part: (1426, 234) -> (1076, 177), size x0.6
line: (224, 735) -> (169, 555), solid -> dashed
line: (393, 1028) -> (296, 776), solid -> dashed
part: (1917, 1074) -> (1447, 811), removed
--
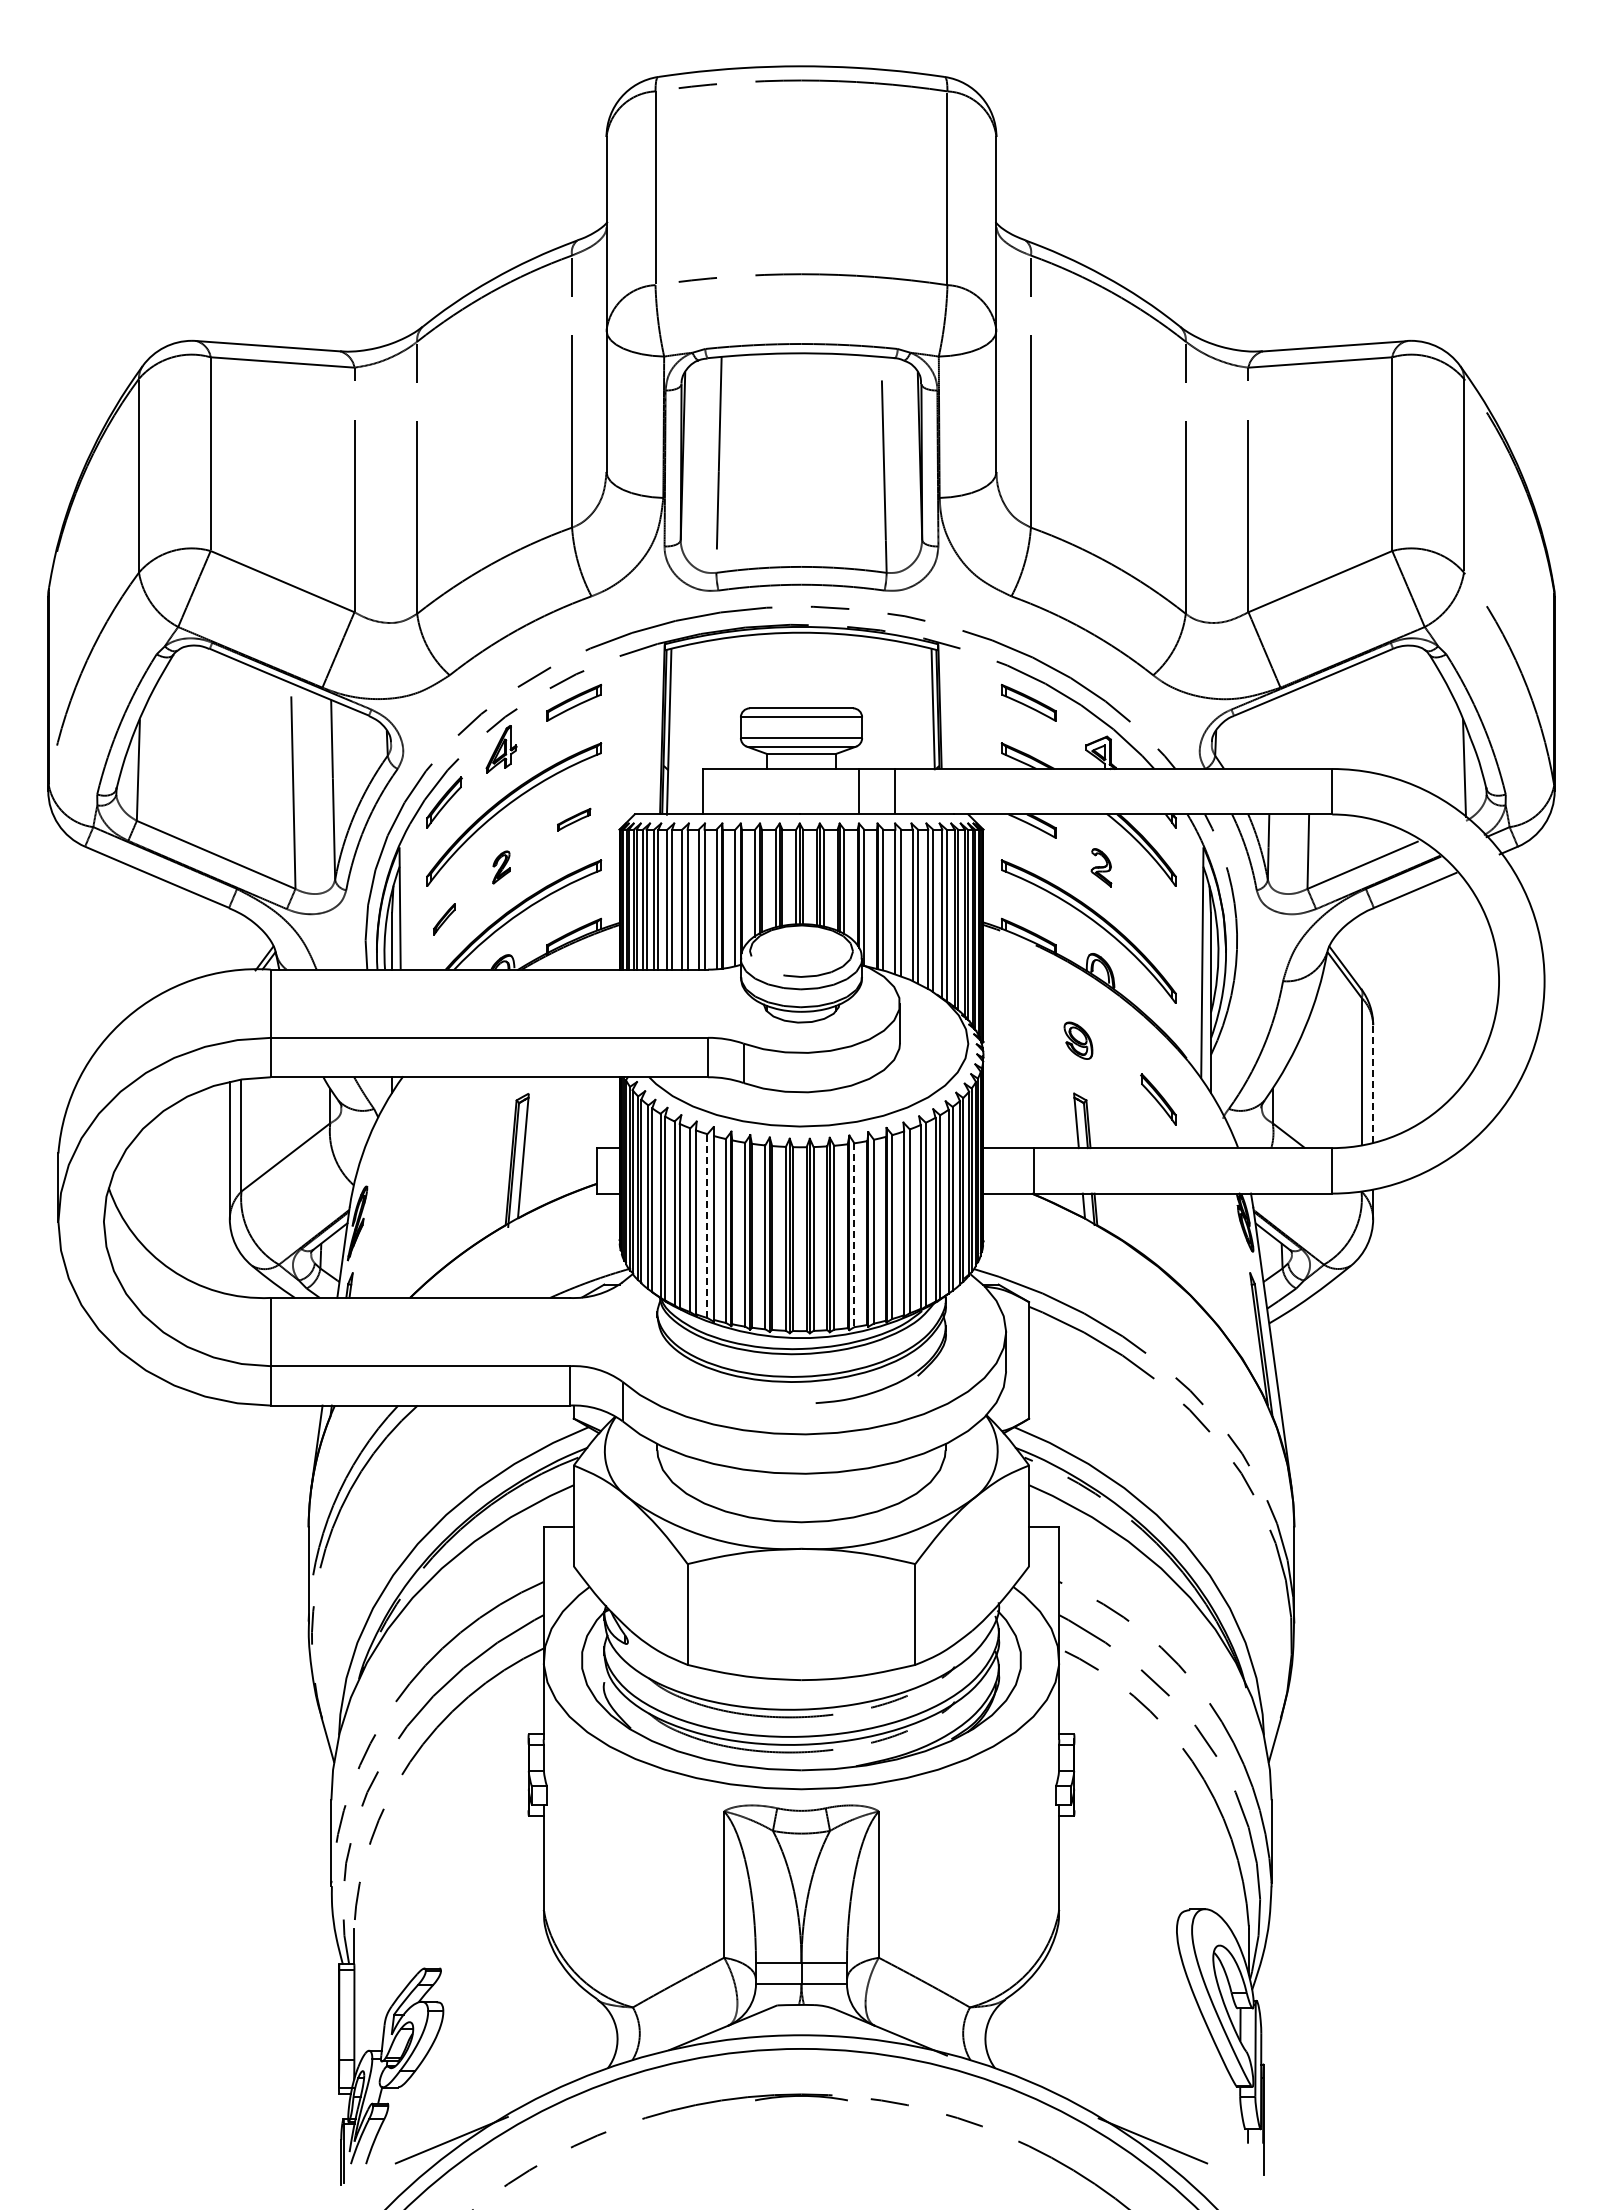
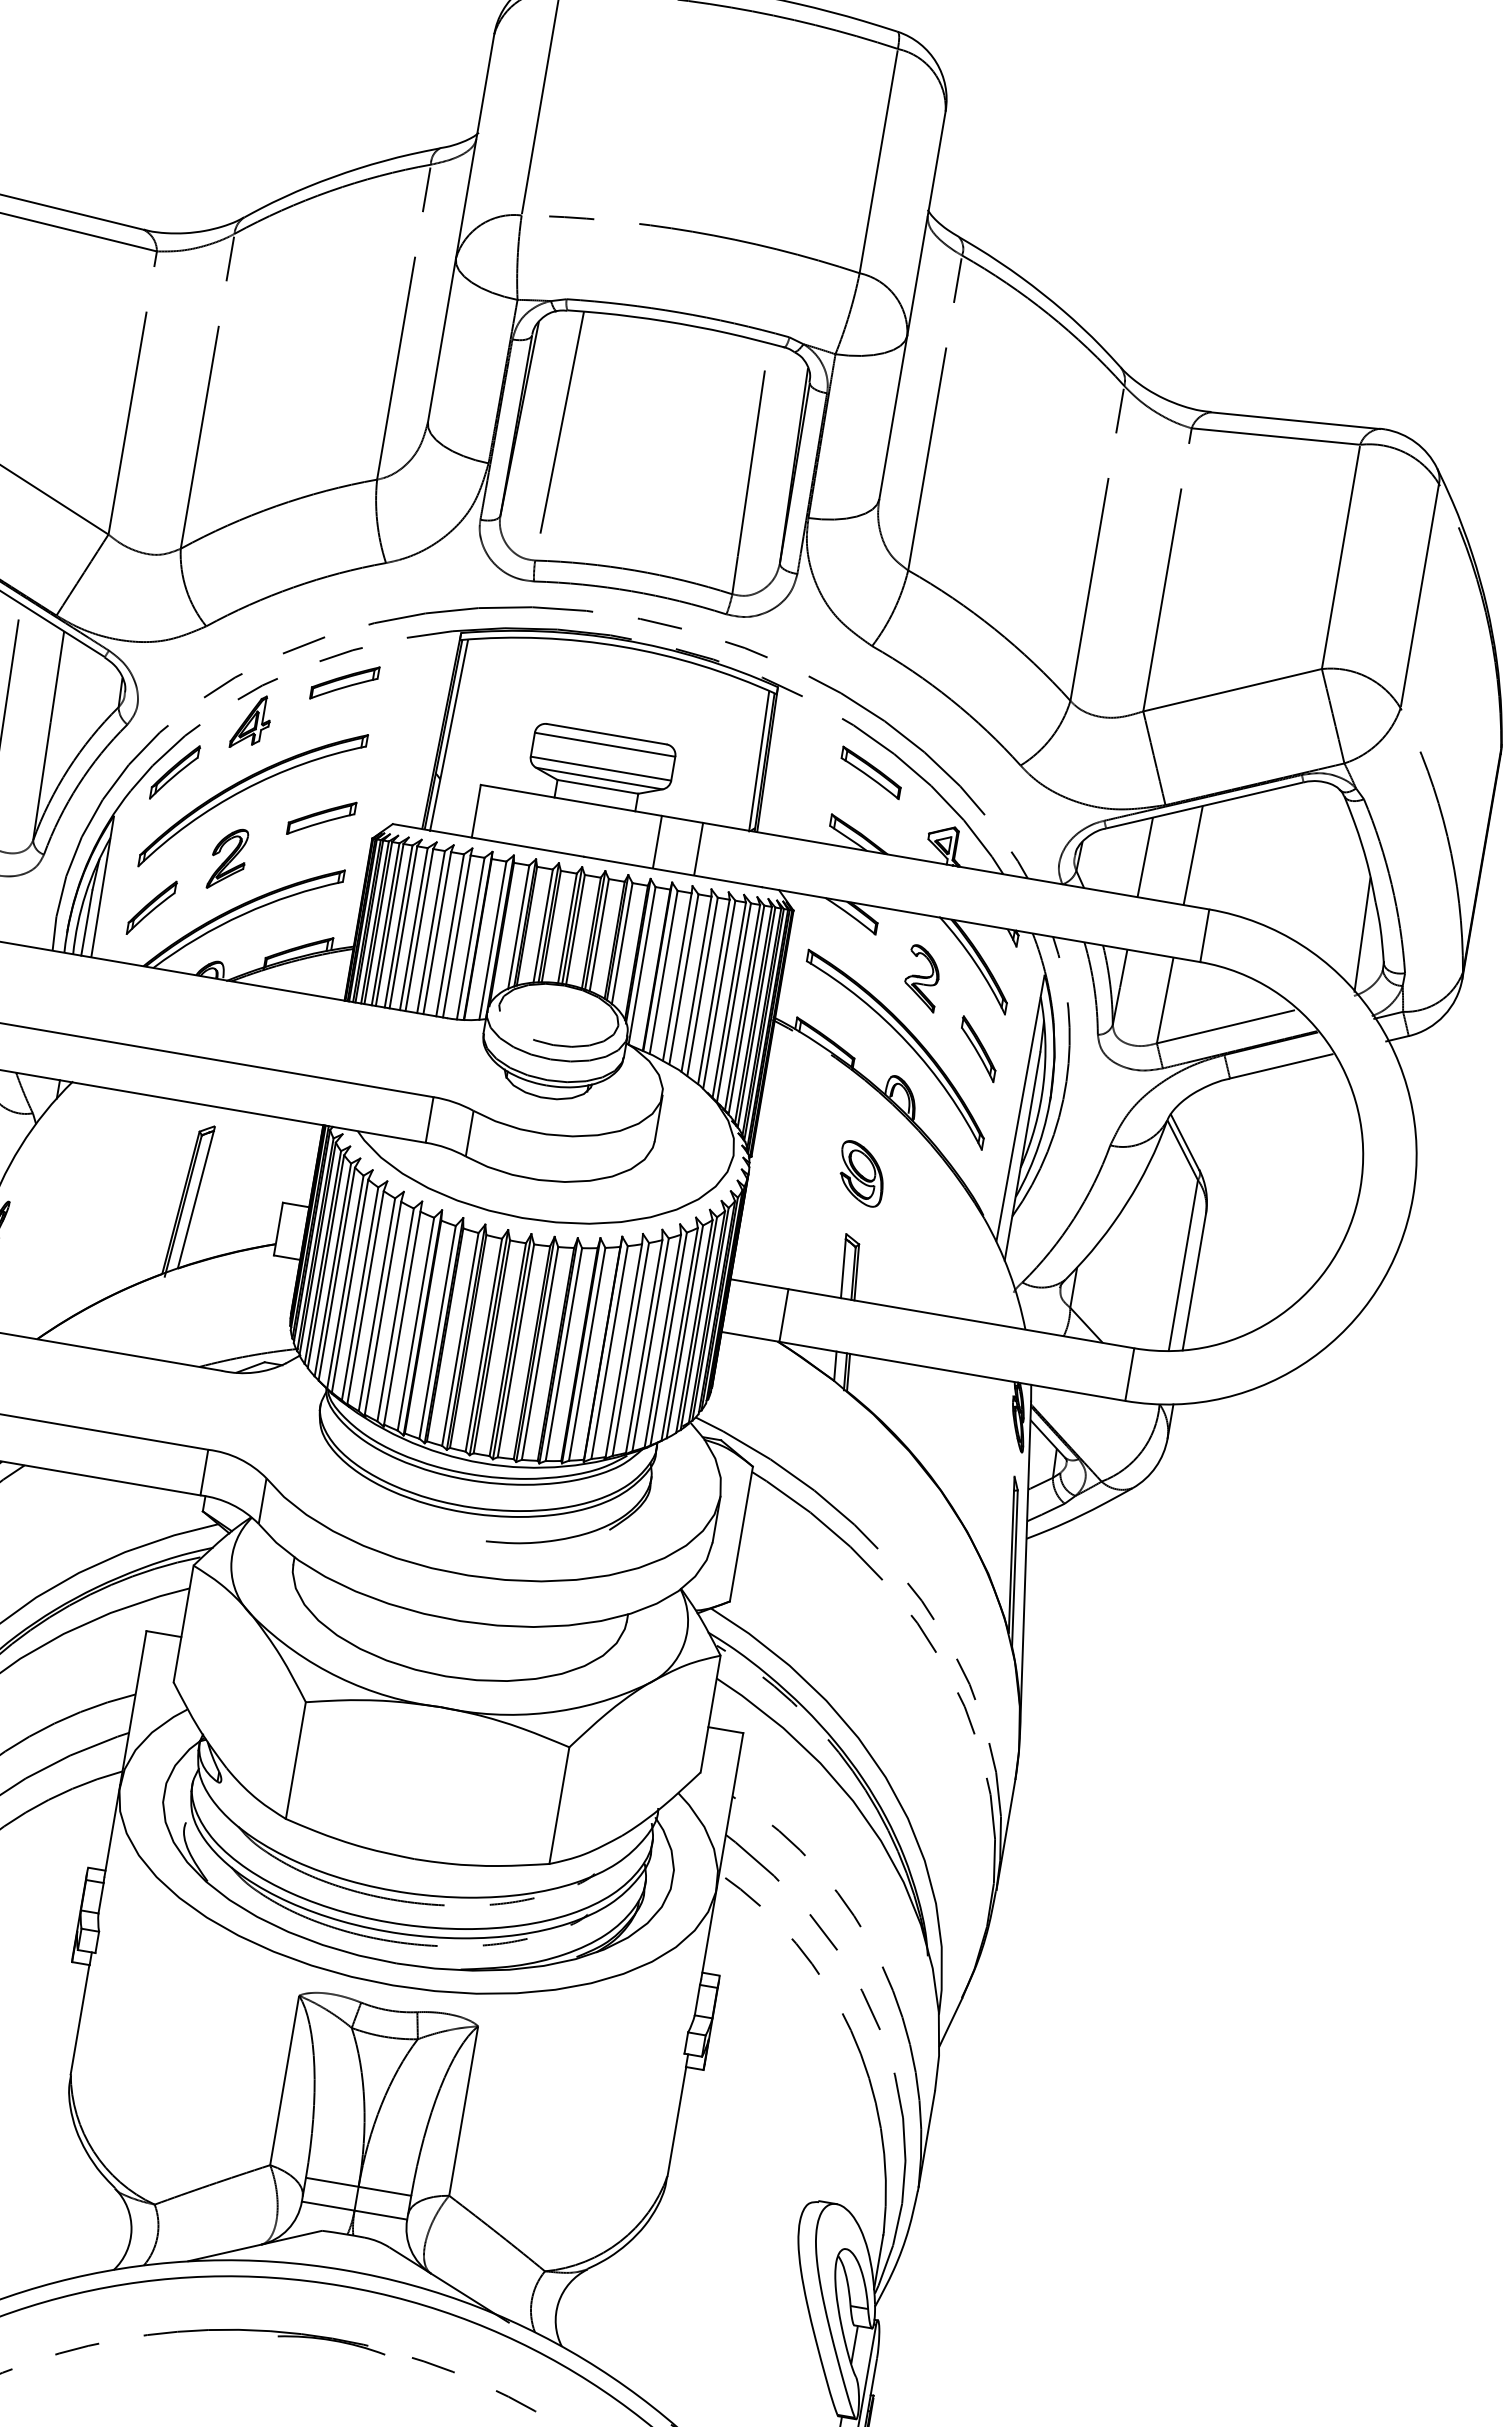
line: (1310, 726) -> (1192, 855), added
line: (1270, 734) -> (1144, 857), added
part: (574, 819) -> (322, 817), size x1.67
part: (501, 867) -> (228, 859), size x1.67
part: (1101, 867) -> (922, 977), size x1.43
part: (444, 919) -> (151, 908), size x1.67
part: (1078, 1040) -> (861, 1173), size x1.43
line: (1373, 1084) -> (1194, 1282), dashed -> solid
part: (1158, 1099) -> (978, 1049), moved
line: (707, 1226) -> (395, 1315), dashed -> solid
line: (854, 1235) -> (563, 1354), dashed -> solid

WHAT THE TASK REQUIRES: Output the lines of the records above exactly as they appear, from the line containing "part: (1101, 867) -> (922, 977), size x1.43" through the line containing "line: (854, 1235)".

ANSWER BELOW:
part: (1101, 867) -> (922, 977), size x1.43
part: (444, 919) -> (151, 908), size x1.67
part: (1078, 1040) -> (861, 1173), size x1.43
line: (1373, 1084) -> (1194, 1282), dashed -> solid
part: (1158, 1099) -> (978, 1049), moved
line: (707, 1226) -> (395, 1315), dashed -> solid
line: (854, 1235) -> (563, 1354), dashed -> solid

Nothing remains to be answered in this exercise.